Sunday, January 15, 2017

Pleasure of small things


Returning from quite tasty but poorly serviced breakfast of lovely hot idlis and slightly stale vadas from HSR high street, we stopped at the ICICI ATM, 100 m from home to withdraw cash - as it seemed to have some. Jiju went inside, and I with my back towards the ATM door, was turning my neck like a camera taking a panoramic shoot from right to left whiling away that short window of time, when I got the perfect ending to the shot at culmination of 180 degree -
A tiny - really tiny yellow painted old school tailor shop, inhabited by a Nawazuddin Siddiqui lookalike (imbibing his characteristic rawness) middle aged man with a moustache and a monolith rock like stable unshakable शीतल  focus - working on a manual sewing machine.


Captivating and Accidental. I just kept looking at the simplicity it offered, in contrast to the noise and hustle of our daily activities. It teleported me to some other world - an era where tranquility prevailed, where everything you did was with love, there was time to sip music, and to smell breeze - life was itself a work of art - which you can keep watching for hours and savour.

This mild yellow coloured shop of the different tranquil era had a slanting ceiling - accommodating a staircase to a normal hustling world above it, with a jodhpurish blue shutter as her veil against the dark. A radio kept somewhere near the bottom end of slanting ceiling, played melodious music of bygone times, with breeze flagging away 2 identical over layed pieces of yellow silk cloth being given a new identity of a blouse. A foot step would make the wheel on the side of the machine rotate hurriedly, leading the the thread and it's glossy yellow spindle into a whirlwind spin, reminding me of the intoxicating ball dancy and Salsaique move of leading the lady into transcendent orbits of sama (dervish) spins - feeling The harmony and bliss of unison and freedom. The same foot step puts the needle into a rhythmic motion of a pigeon feeding on the grains.
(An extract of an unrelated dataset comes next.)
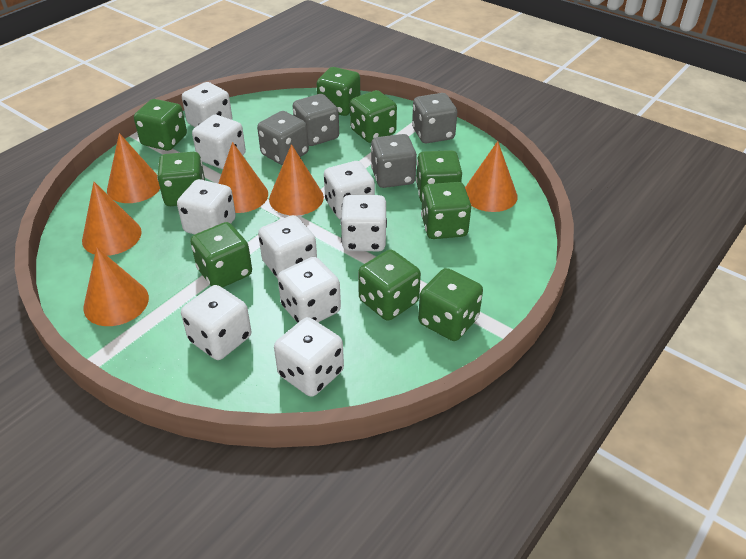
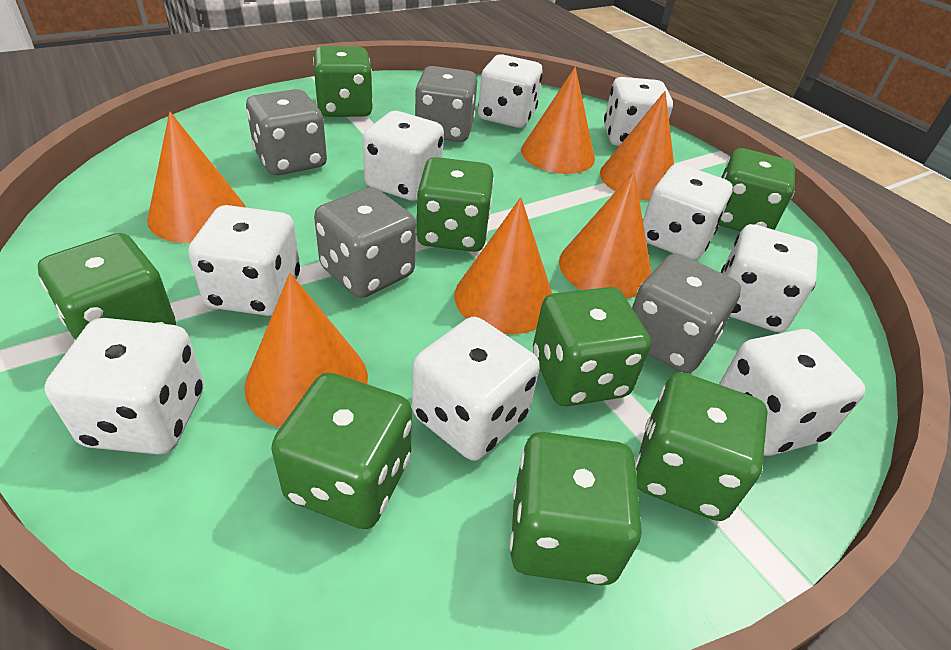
green dice: 9 -> 8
With his monolithic focus, he turned from the yellow silk blouse to set of 3 other cloths. Started by picking a sweat shirt with a torn seam, which has rendered the sleeve as flat cloth on one side by adventures of a kid. With keen diligence, and moves learned over centuries (by his forefathers) he moves his hands and fingers deftly in coordination, very carefully traversing a crease and at the end very craftily joining the 2 ends, by putting one side of the cloth in the crease of the other side. Puts it on the side. Picks a jeans now with a tag that would have been placed when the customer's needs were acknowledged. Sizes the jeans using his meter tape, marks it using a chalk stone, and with a cut separates a piece of denim. Uses the separated denim piece to re do the bottom cuff of the jeans, by stitching it to the internal side of the Jeans. Puts it aside. Picks up another jeans, and re sized and re cuffed it too. All this with unwavering focus, and an un -wavered clarity of actions, and measurements. With a melodious music of by gone times in background. With the breeze in the air. In the tiny charming mild yellow coloured shop of the different era with a slanting ceiling that accommodated a staircase to a normal world !!

(Towards the last quarter, if you hear carefully enough, you can also listen to the music. Couldn't get the warmth of the sun, and feel of the breeze - to make it real for you)




Somewhere in my memory,  I have these memories of those different eras printed with it's characteristic colors, breeze, music, smell, and pace. Which spring alive, whenever a resonating 'set and the setting' presents itself and puts this memory into motion and life - at it's whim. I visited the shop after 2 hours - it wore its blue veil of the Jodhpur's Brahmpuri - and its doors were closed - on it's whim.